By James Morgan
Changes in the starting 11 and a home-field advantage were not enough to give the Timbers a win against Sporting Kansas City (SKC) on Saturday night at Jeld Wen Field. SKC took home a 2-1 victory with a pair of first half goals that the disorganized-looking Timbers were unable to equalize.
In keeping with a pattern that has become all too familiar to the struggling expansion side, Portland gave up two early goals in rapid succession, and though midfielder Darlington Nagbe scored a spectacular goal at the close of the first half, in spite of competent play, the Boys in Green did not find the net again.
The Timbers started the first half looking energetic and determined, but they lacked control and organization and often seemed to pass spastically and almost at random. For their part, a newly revitalized and streaking SKC showed good discipline, composure and midfield competence and in the 15th minute, the always dangerous striker C.J. Sapong, on an assist from midfielder Omar Bravo, got out ahead of the Portland backline and slotted home a crisp shot that evidently caught Portland goalkeeper Troy Perkins completely by surprise.
For a few minutes immediately following the goal it was possible to believe that the Timbers would shrug it off, regain their own composure, and soldier on, but then, four minutes later, they again deteriorated into confusion as SKC defender Aurelien Collin scored with a header knocked in off of good service into a largely undefended box from Matt Besler.
In the following minutes the Timbers, a shell-shocked-looking bunch, began to regroup, and in the latter part of the first half, to their credit, they were able to apply real pressure. In the 45th minute their efforts came to fruition as the talented but still young and inexperienced midfielder Darlington Nagbe shot a precision ball into the upper left corner of the net from just outside the top of the box. The goal, a sure candidate for the AT&T MLS Goal of the Week, changed the momentum of play as the match went into the second half.
“We dug ourselves a deep hole,” said Timbers Head Coach John Spencer. “We’re on the ropes and we’ve got to get up andget ourselves back on track.”
In the second half, the Timbers played a more convincing game, often beating SKC to the ball and creating many potential opportunities. However, while Portland’s play was good enough to stymie SKC’s offense, their own offense was dodgy at best, full of holes, often completely random and seemingly without any real direction aside from the solid midfield, anchored by the active and always dangerous presence of former SKC midfielder Jack Jewsbury.
In the end, the Timbers could not find the back of the net and a competent and confident SKC took home the three points.
OTHER NOTES AND OBSERVATIONS:
The first thing to say about Saturday’s match is that the Timbers, in contrast to their recent performance against FC Dallas, did not completely fall apart after conceding their traditional early goals. To the contrary, they actually got it together and in the 45th minute, on the strength of a bit of Darlington Nagbe brilliance, pulled off a semi-respectable showing against a recently resurgent side that is good enough to pose a real threat to any team in the league.

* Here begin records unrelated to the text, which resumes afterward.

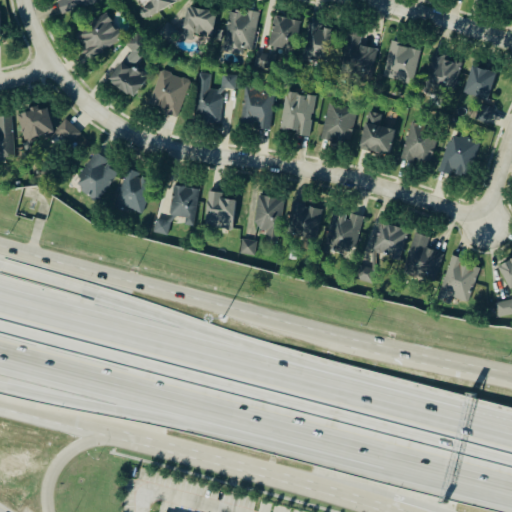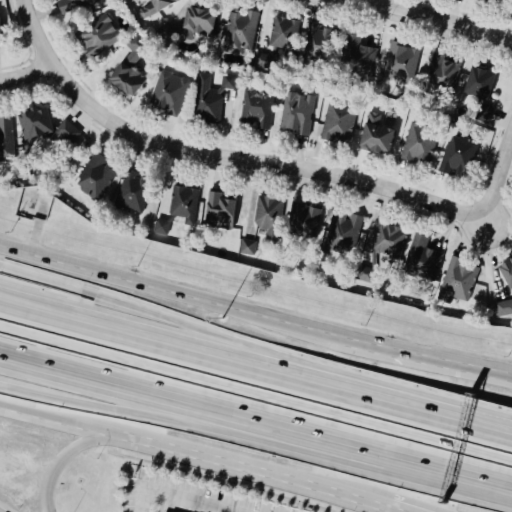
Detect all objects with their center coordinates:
building: (502, 1)
building: (496, 2)
building: (72, 4)
building: (72, 5)
building: (150, 6)
road: (453, 20)
building: (197, 23)
building: (197, 23)
building: (240, 31)
building: (239, 33)
building: (283, 33)
building: (281, 35)
building: (97, 37)
building: (97, 39)
building: (318, 41)
building: (318, 45)
building: (136, 47)
building: (354, 57)
building: (362, 57)
building: (267, 59)
building: (399, 62)
building: (399, 63)
building: (130, 68)
building: (442, 74)
building: (440, 77)
road: (28, 79)
building: (125, 80)
building: (479, 82)
building: (478, 84)
building: (169, 93)
building: (167, 94)
building: (210, 98)
building: (211, 98)
building: (256, 107)
building: (256, 109)
building: (297, 113)
building: (296, 115)
building: (482, 115)
building: (482, 115)
building: (339, 123)
building: (337, 124)
building: (392, 124)
building: (43, 127)
building: (46, 128)
building: (375, 135)
building: (6, 136)
building: (374, 136)
building: (5, 139)
building: (417, 144)
building: (419, 146)
building: (458, 156)
building: (457, 157)
road: (221, 165)
road: (494, 175)
building: (93, 178)
building: (95, 178)
building: (132, 192)
building: (132, 193)
building: (181, 204)
building: (184, 204)
building: (218, 212)
building: (219, 212)
building: (266, 214)
building: (267, 219)
building: (304, 221)
building: (302, 223)
building: (162, 226)
building: (160, 229)
building: (342, 234)
building: (345, 234)
building: (390, 241)
building: (388, 243)
building: (247, 248)
building: (424, 258)
building: (421, 260)
building: (506, 272)
building: (507, 275)
building: (457, 281)
road: (173, 291)
road: (113, 299)
building: (503, 308)
building: (503, 310)
road: (109, 325)
road: (429, 357)
road: (160, 387)
road: (365, 393)
road: (63, 418)
road: (158, 420)
road: (67, 453)
road: (416, 455)
road: (256, 473)
road: (171, 496)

Was it a good idea to replace Hall and Cooper in the starting 11? I don’t know. If moving those guys out of their starting positions turns out to be effective in terms of motivating their play, then yes, it was a good call. If not, then what’s the point? I guess we won’t really know until next week.
That said, as much as I like Eddie Johnson, the fact is that he was virtually nonexistent as a factor in tonight’s match. When Kenny Cooper came on in his place in the 67th minute, you all-of-a-sudden saw an SKC backline struggling with Cooper’s size (if you run into him or get hit by him, you’re basically flattened) and Perlazza’s speed, which of course, is what Timbers management originally had in mind when it paired the two strikers. For my money, as frustrating as Kenny Cooper can be, he ought to stay put as one of the starting 11. Jorge and Kenny are a very dangerous combination.
As for Jeremy Hall Vs. Steve Purdy, I have no opinion. What I know is that Hall has yet to deliver. Since such is the case, I do feel that Purdy deserves a shot.
Darlington Nagbe’s goal was one of the sweetest I have ever seen. It was his first in MLS, but leaving that aside, it was quite simply a thing of beauty that will probably be shown to soccer audiences worldwide. As Timbers Head Coach John Spencer said, “I think we’ve [MLS] been fortunate in the last month to see probably three of the best goals in world soccer: Hassli’s against Seattle, Zusi’s against Dallas, and now, that one tonight.”
C.J. Sapong is a baddass.
John Spencer still believes in Portland and Jeld-Wen Field and the Timbers Army: “The great thing about playing here is that the fans never have an off-night. The Timbers Army is well-experienced, they’ve cheered a lot of games… This is the lion’s den, this is a cauldron. It’s a fantastic place to play… It makes you grow up very quick, or it makes you hide…”
Final point: I think the Timbers are on the verge of turning the corner on their downhill slide. They still play like they are badly confused, but there’s also another sense of guys getting it together and figuring out how to work as a team rather than as a bunch of disparate people who are trying to score goals. One way or another, I believe that the Portland Timbers will shortly tear up all of MLS. If it takes a year, so be it. You will know us when we call.